After bringing out The Defence of Guenevere in 1858, Morris stopped publishing poetry for nearly a decade and turned instead to the decorative arts. In 1861 he and his friends founded Morris, Marshall, Faulkner and Company in an effort to elevate decoration to a new artistic plane. Eventually controlled solely by Morris, the firm manufactured furnishings, stained glass, wallpaper, and textiles which considerably influenced public taste. A man of inexhaustible energy and a celebrated diversity of talents, Morris also started the Society for the Protection of Ancient Buildings in 1877, lectured frequently on art and society beginning in the late 1870's, helped to establish the [p. 19] Socialist League in 1884, and edited its organ Commonweal until 1890. In 1890 he launched his final business venture, the Kelmscott Press, which extended to printing the careful craftsmanship and intentional archaism he had already brought to decoration.

In literature Morris' equally prodigious achievement runs to twenty-four volumes in The Collected Works. Due primarily to The Life and Death of Jason (1867), The Earthly Paradise (1868-1870), and The Story of Sigurd the Volsung (1877), he ranked among the most famous poets of his generation. Later, he tried prose genres as well, producing essays, lectures, socialist romances, and fantasies.

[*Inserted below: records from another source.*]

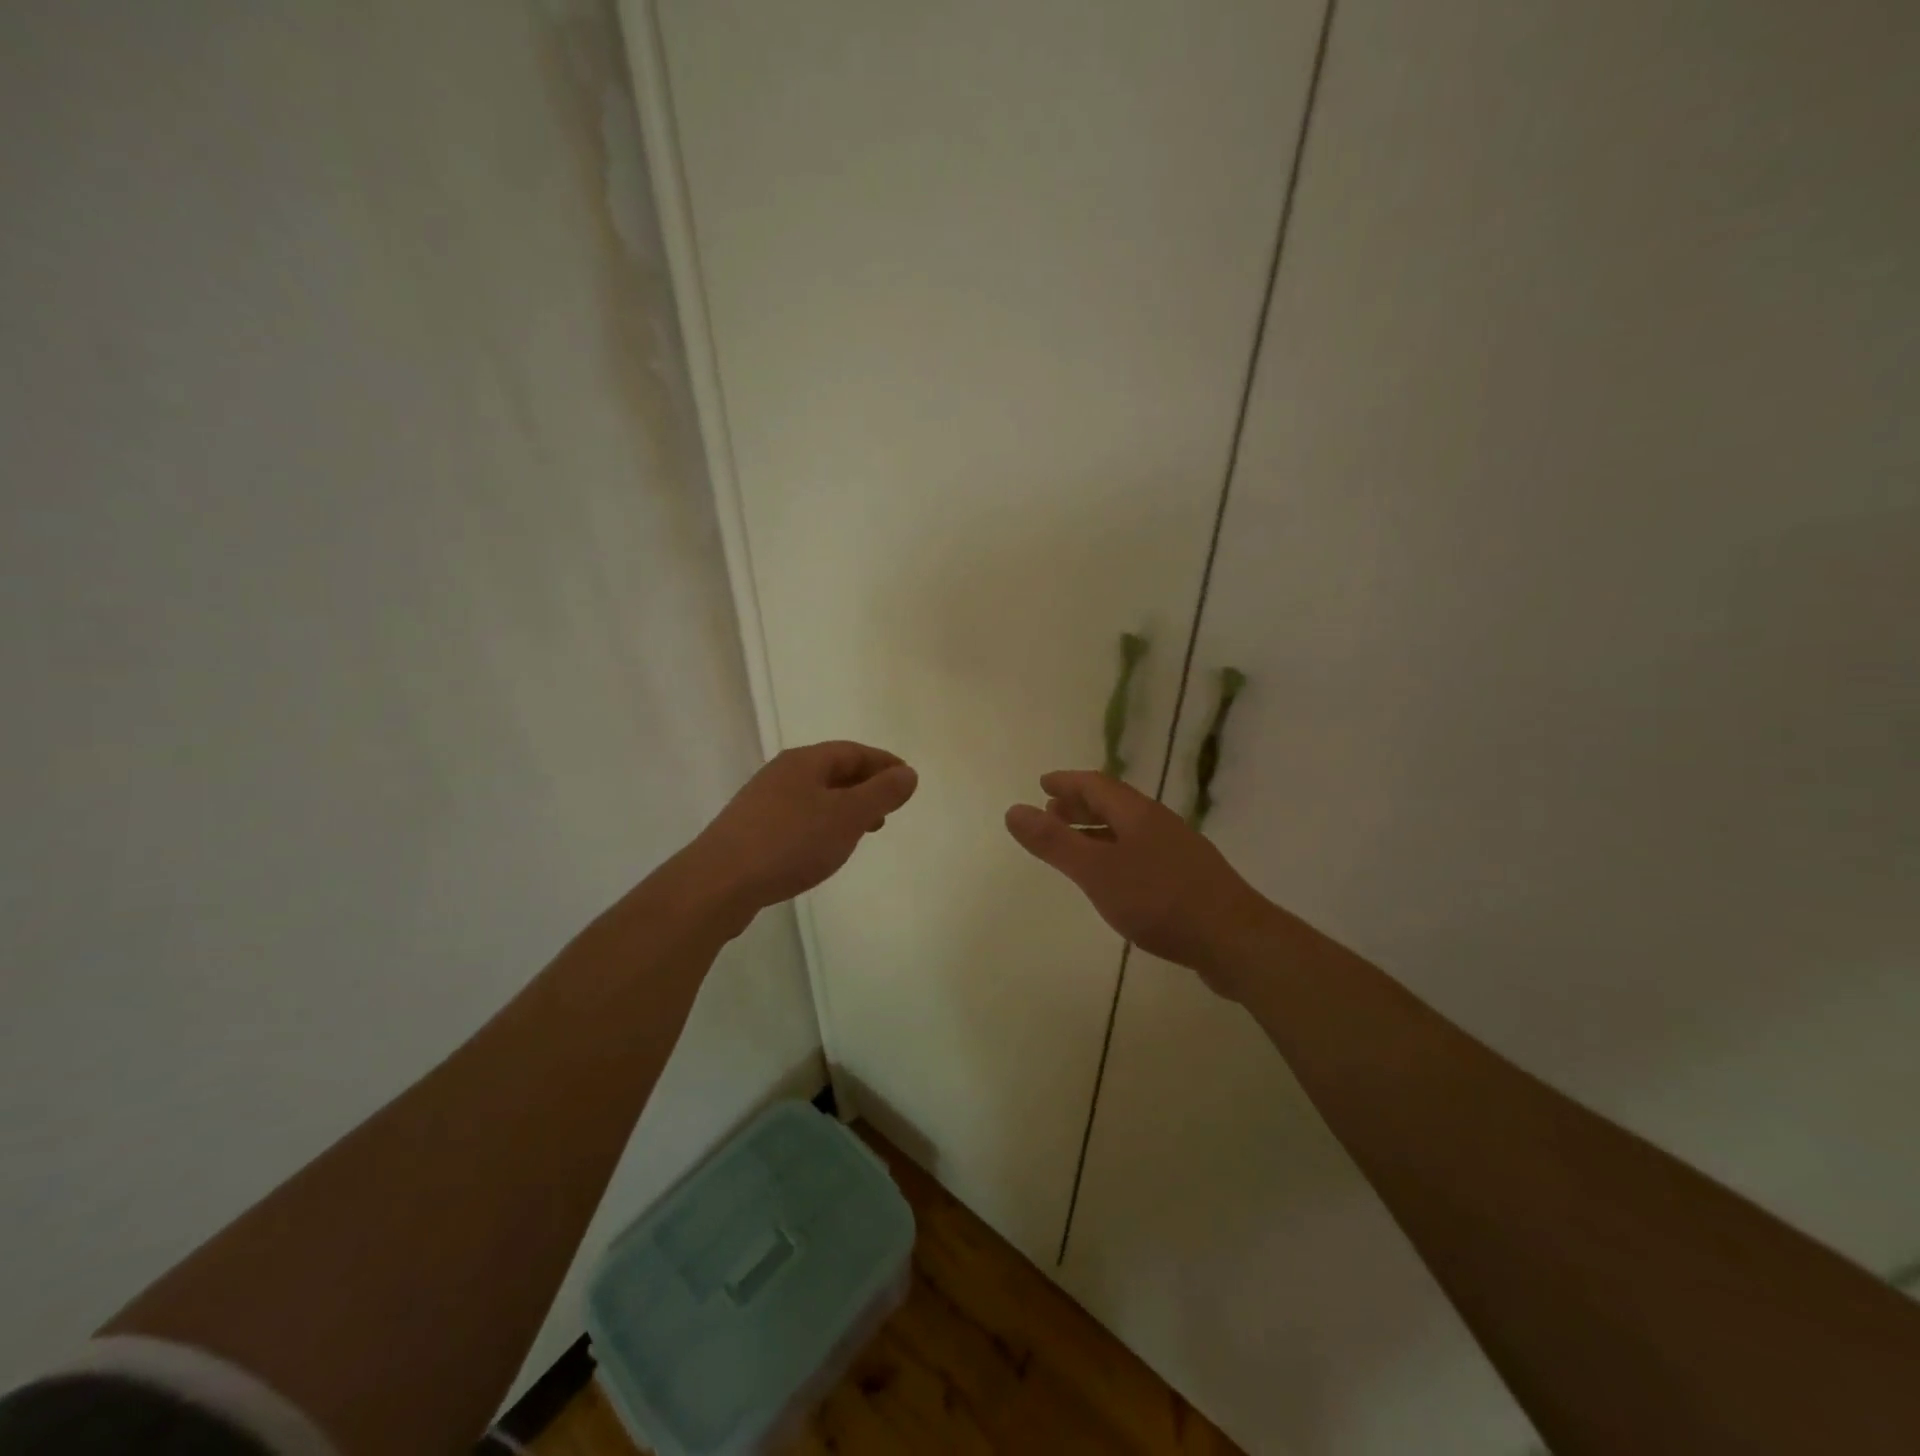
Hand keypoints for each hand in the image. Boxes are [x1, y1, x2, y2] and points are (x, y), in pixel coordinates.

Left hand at [692, 741, 917, 921]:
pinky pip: (799, 817)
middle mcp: (782, 774)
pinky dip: (823, 825)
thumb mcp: (847, 816)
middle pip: (833, 770)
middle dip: (865, 786)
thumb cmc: (790, 842)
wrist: (719, 882)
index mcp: (805, 762)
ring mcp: (763, 802)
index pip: (853, 751)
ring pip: (815, 795)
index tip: (907, 779)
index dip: (883, 763)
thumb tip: (908, 773)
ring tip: (864, 831)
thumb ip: (881, 794)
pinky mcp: (752, 831)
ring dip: (845, 807)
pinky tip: (825, 848)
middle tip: (890, 807)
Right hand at [1005, 770, 1273, 997]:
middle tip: (1053, 811)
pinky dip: (1117, 853)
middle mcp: (1159, 824)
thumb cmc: (1159, 900)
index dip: (1067, 782)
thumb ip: (1054, 843)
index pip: (1097, 784)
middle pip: (1115, 804)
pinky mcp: (1189, 879)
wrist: (1234, 940)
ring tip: (1077, 844)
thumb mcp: (1096, 872)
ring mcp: (1179, 851)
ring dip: (1099, 830)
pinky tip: (1116, 879)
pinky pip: (1143, 852)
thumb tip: (1013, 810)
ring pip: (1130, 830)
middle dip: (1081, 805)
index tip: (1043, 783)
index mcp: (1137, 814)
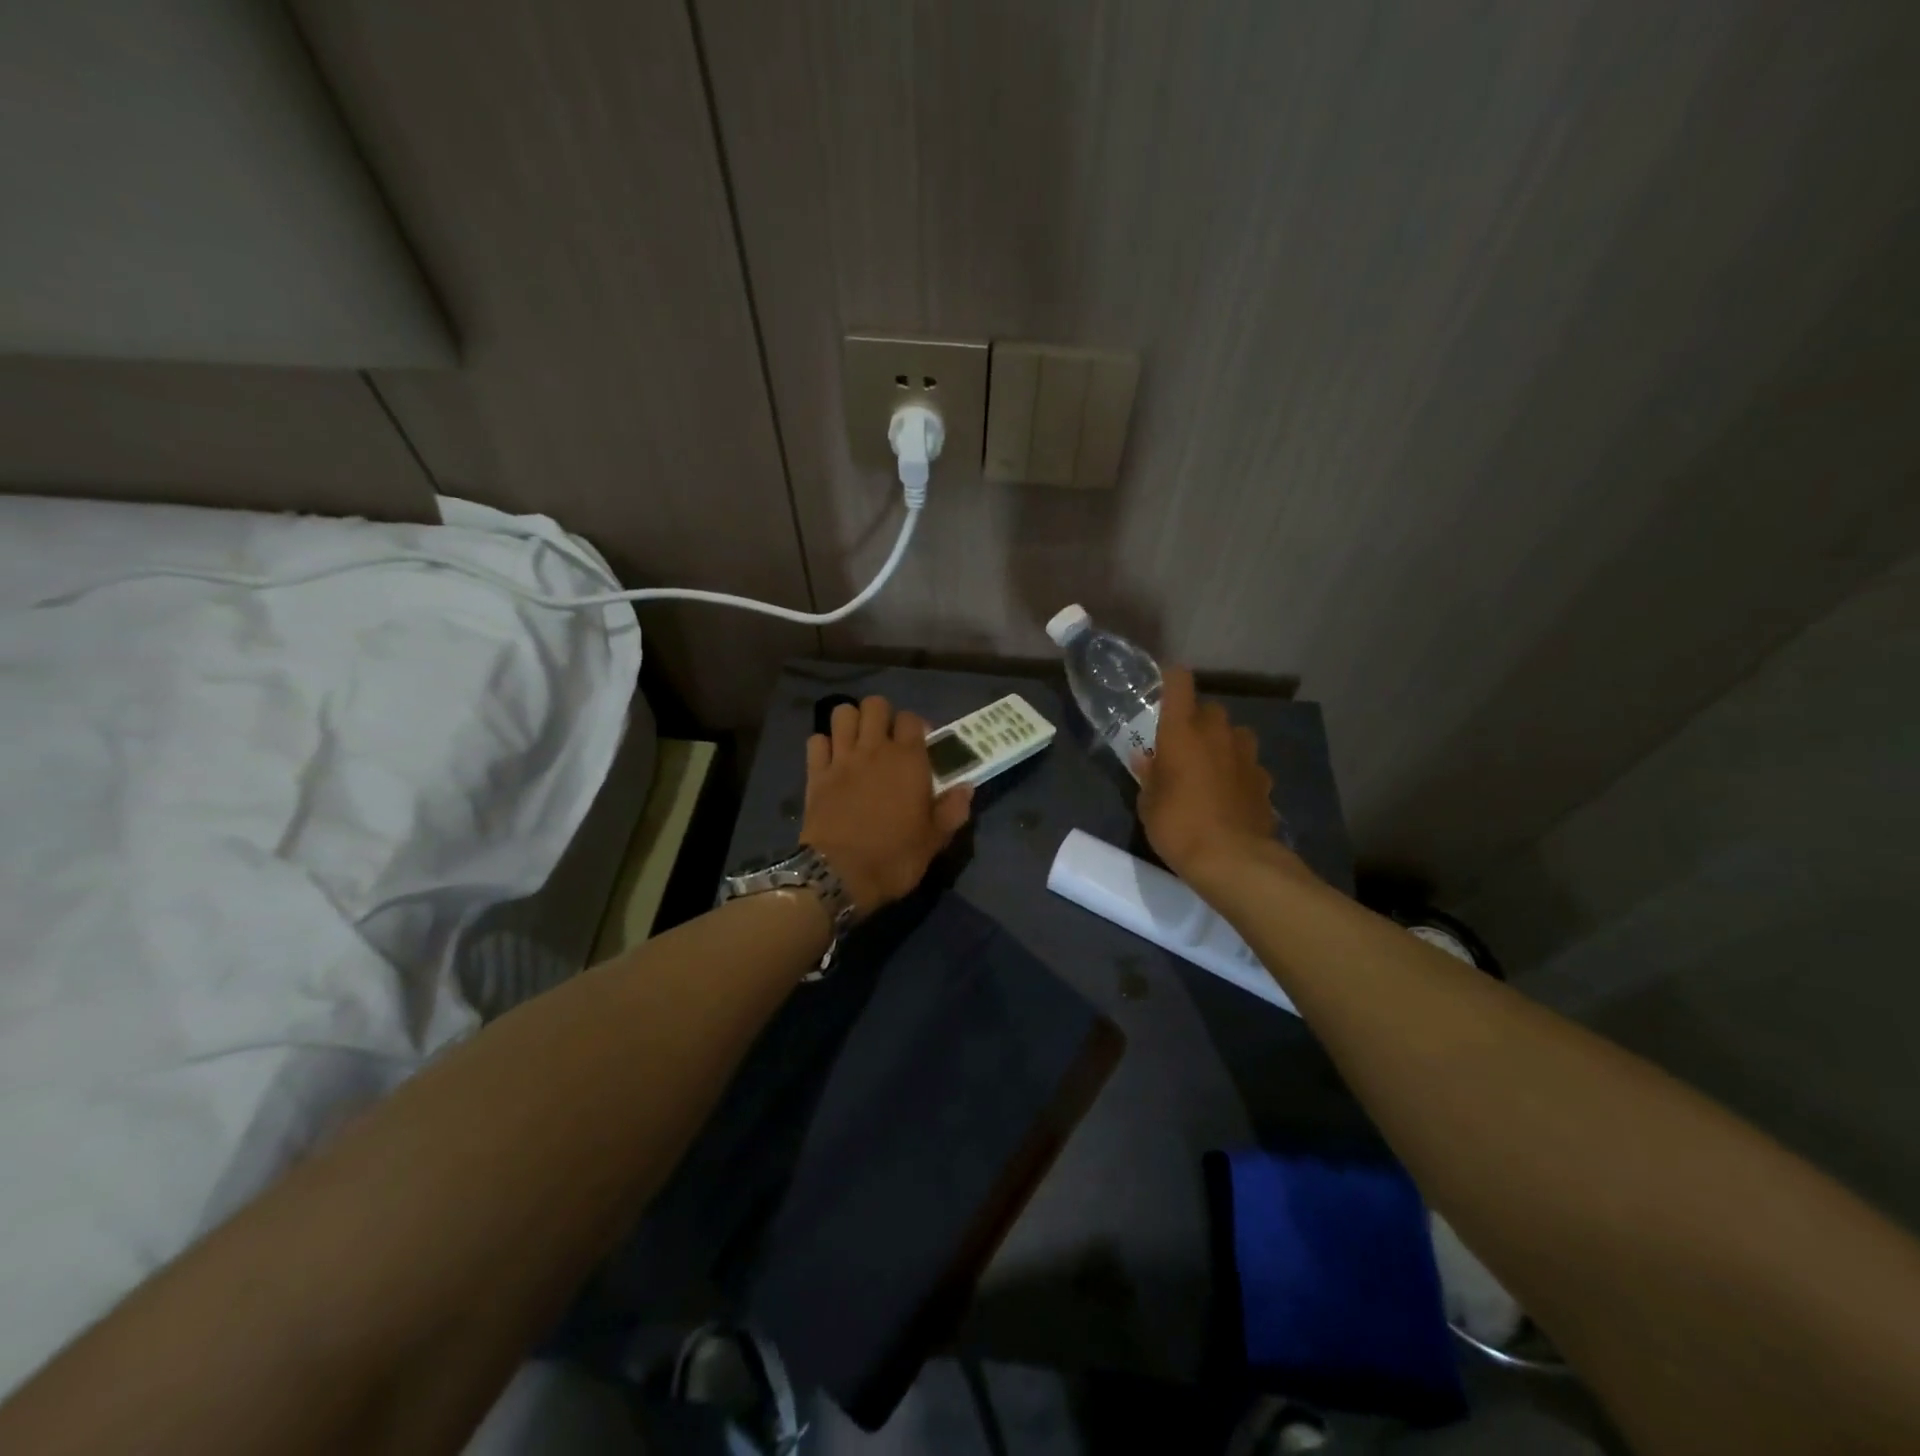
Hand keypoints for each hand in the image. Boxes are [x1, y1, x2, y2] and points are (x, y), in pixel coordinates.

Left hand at [801, 695, 973, 917]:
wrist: (840, 874)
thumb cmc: (895, 857)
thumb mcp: (934, 839)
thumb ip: (952, 809)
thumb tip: (966, 787)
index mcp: (908, 760)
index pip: (912, 719)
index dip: (916, 727)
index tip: (919, 746)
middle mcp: (874, 749)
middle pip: (875, 705)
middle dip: (882, 715)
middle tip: (887, 740)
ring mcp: (841, 758)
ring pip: (843, 713)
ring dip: (851, 722)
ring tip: (858, 742)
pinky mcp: (815, 773)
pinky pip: (816, 741)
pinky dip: (824, 745)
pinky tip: (831, 760)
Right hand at [1139, 667, 1303, 884]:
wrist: (1233, 859)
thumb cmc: (1178, 825)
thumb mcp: (1148, 803)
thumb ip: (1149, 775)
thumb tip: (1146, 758)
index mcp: (1181, 731)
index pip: (1179, 682)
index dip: (1171, 679)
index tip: (1163, 688)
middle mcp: (1217, 733)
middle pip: (1209, 709)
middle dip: (1198, 721)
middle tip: (1183, 746)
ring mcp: (1247, 755)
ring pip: (1235, 734)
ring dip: (1223, 744)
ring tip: (1211, 768)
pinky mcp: (1265, 780)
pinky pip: (1249, 765)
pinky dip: (1239, 772)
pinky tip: (1231, 794)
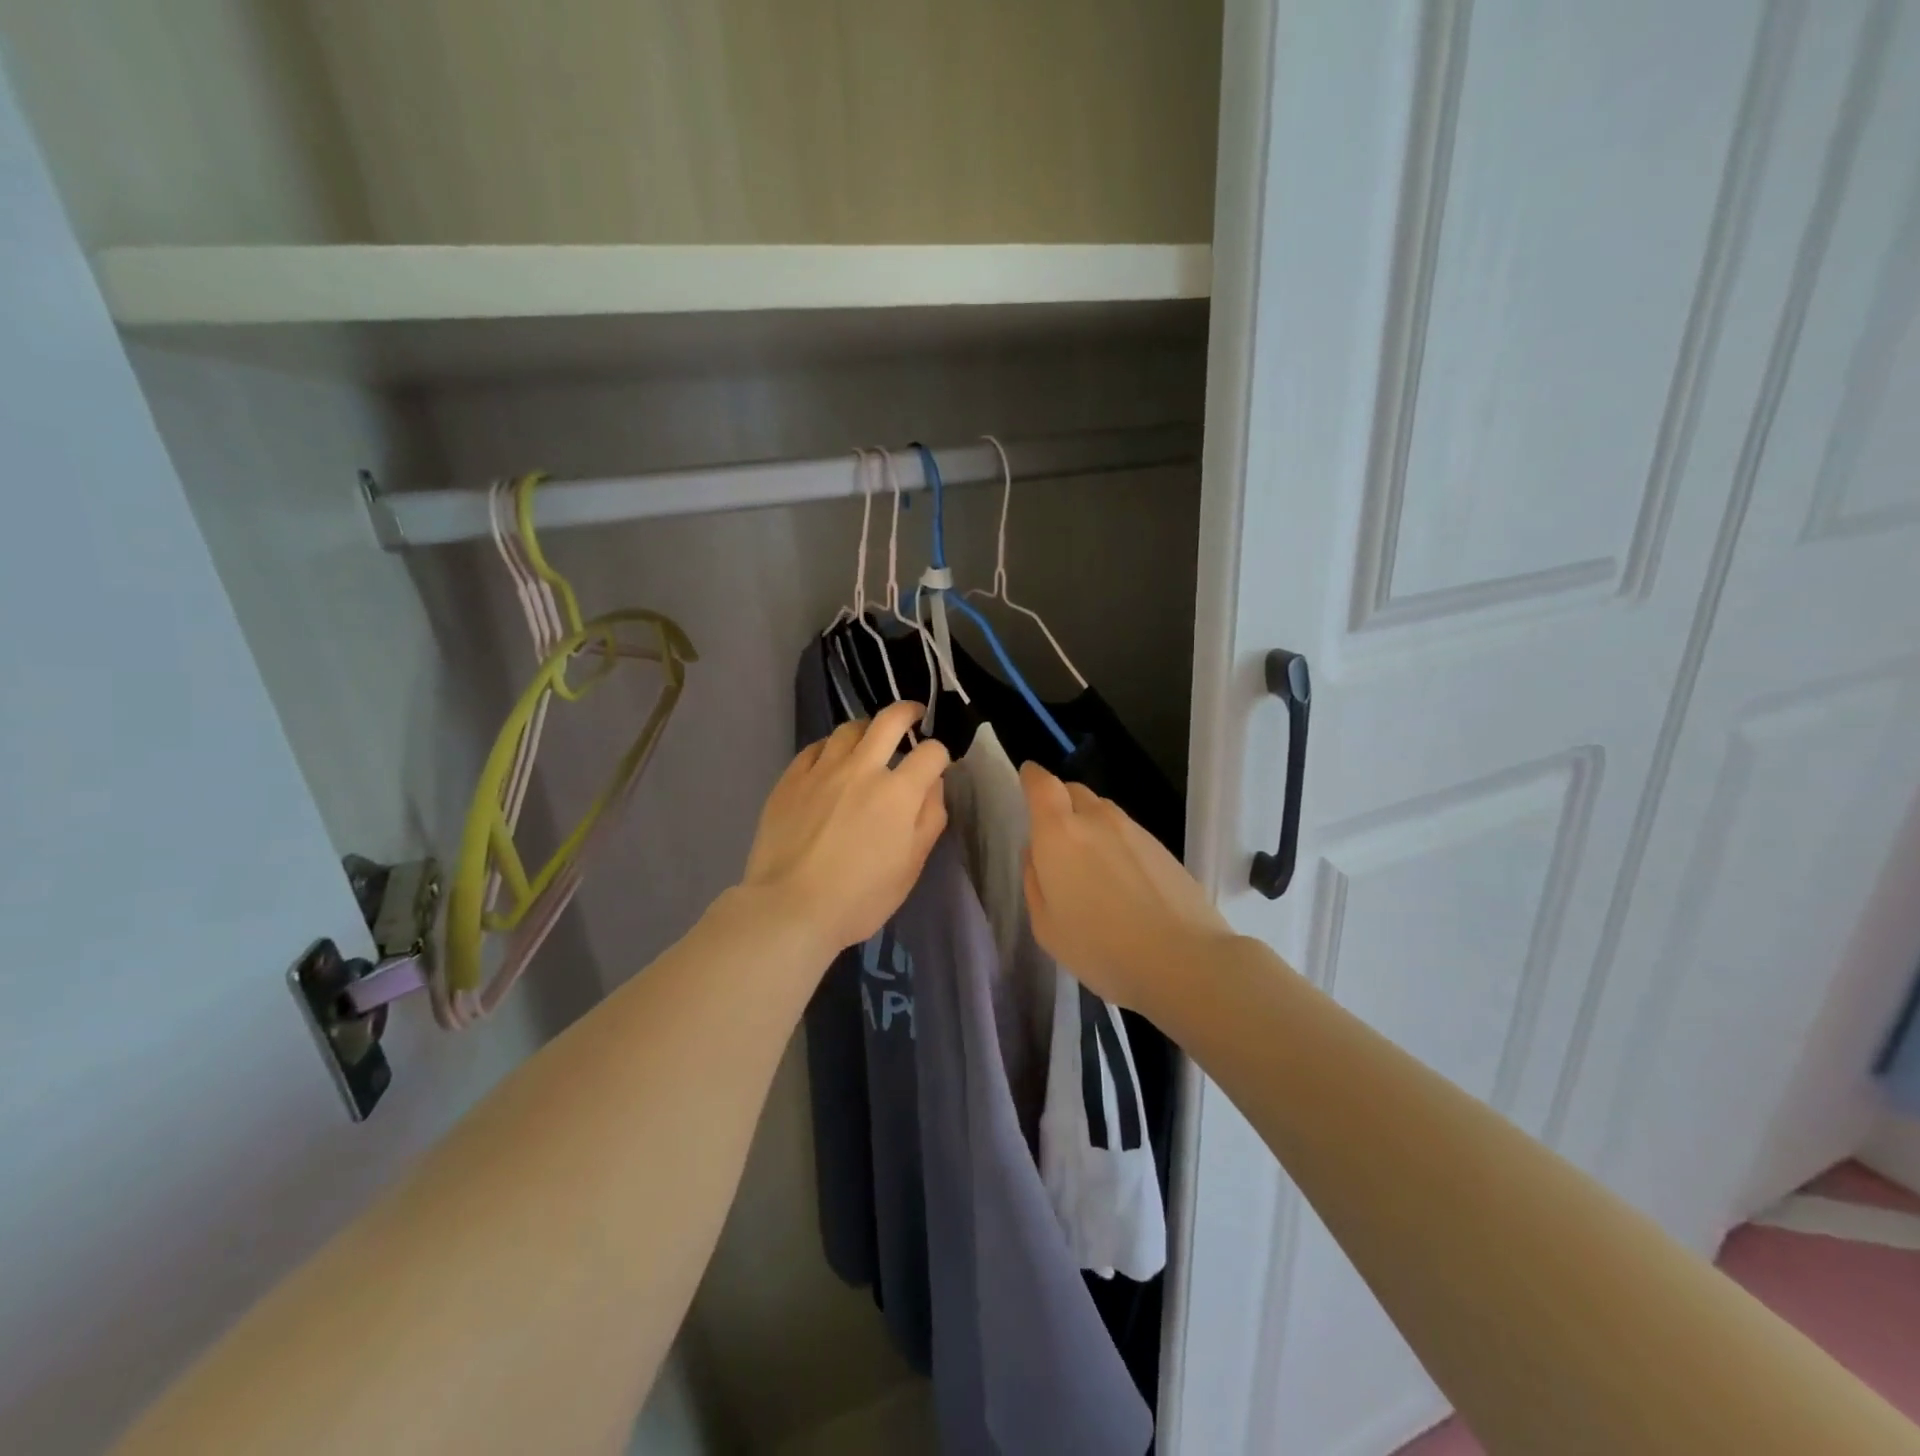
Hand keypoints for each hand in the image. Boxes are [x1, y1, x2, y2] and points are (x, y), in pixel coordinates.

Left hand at [742, 700, 949, 956]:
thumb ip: (930, 819)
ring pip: (849, 728)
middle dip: (908, 712)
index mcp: (899, 792)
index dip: (940, 754)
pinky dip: (831, 747)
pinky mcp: (791, 778)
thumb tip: (934, 785)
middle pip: (889, 720)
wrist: (790, 908)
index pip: (931, 752)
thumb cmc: (860, 897)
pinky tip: (831, 758)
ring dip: (867, 727)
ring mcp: (822, 770)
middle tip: (913, 714)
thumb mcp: (911, 866)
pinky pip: (815, 747)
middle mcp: (862, 769)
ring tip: (870, 736)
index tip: (937, 765)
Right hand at [1021, 762, 1233, 1014]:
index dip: (1031, 777)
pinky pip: (1127, 832)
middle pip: (1073, 791)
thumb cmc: (1101, 948)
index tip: (1026, 776)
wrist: (1184, 960)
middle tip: (1055, 836)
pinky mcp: (1162, 847)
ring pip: (1102, 812)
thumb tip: (1036, 853)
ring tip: (1090, 867)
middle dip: (1059, 803)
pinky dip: (1115, 844)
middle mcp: (1096, 819)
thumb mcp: (1047, 926)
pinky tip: (1121, 882)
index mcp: (1060, 833)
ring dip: (1089, 825)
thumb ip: (1035, 881)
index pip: (1042, 785)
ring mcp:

Yet during the nine-year hiatus between The Defence Guenevere and The Life and Death of Jason, Morris radically altered his poetics. In writing the Guenevere poems, he had drawn ideas, subjects, and techniques from the mainstream of nineteenth-century historicism. But when he returned to poetry, he began taking medieval storytellers themselves for models--Chaucer in The Earthly Paradise, the saga writers in Sigurd. The resulting narratives, though often striking, thus constitute only a curious byway off the high road of nineteenth-century English Romanticism. When he completely rejected his immediate precursors Browning and Tennyson, Morris also rejected for his later poetry the secure place within the Romantic tradition that he had earned with the Guenevere volume.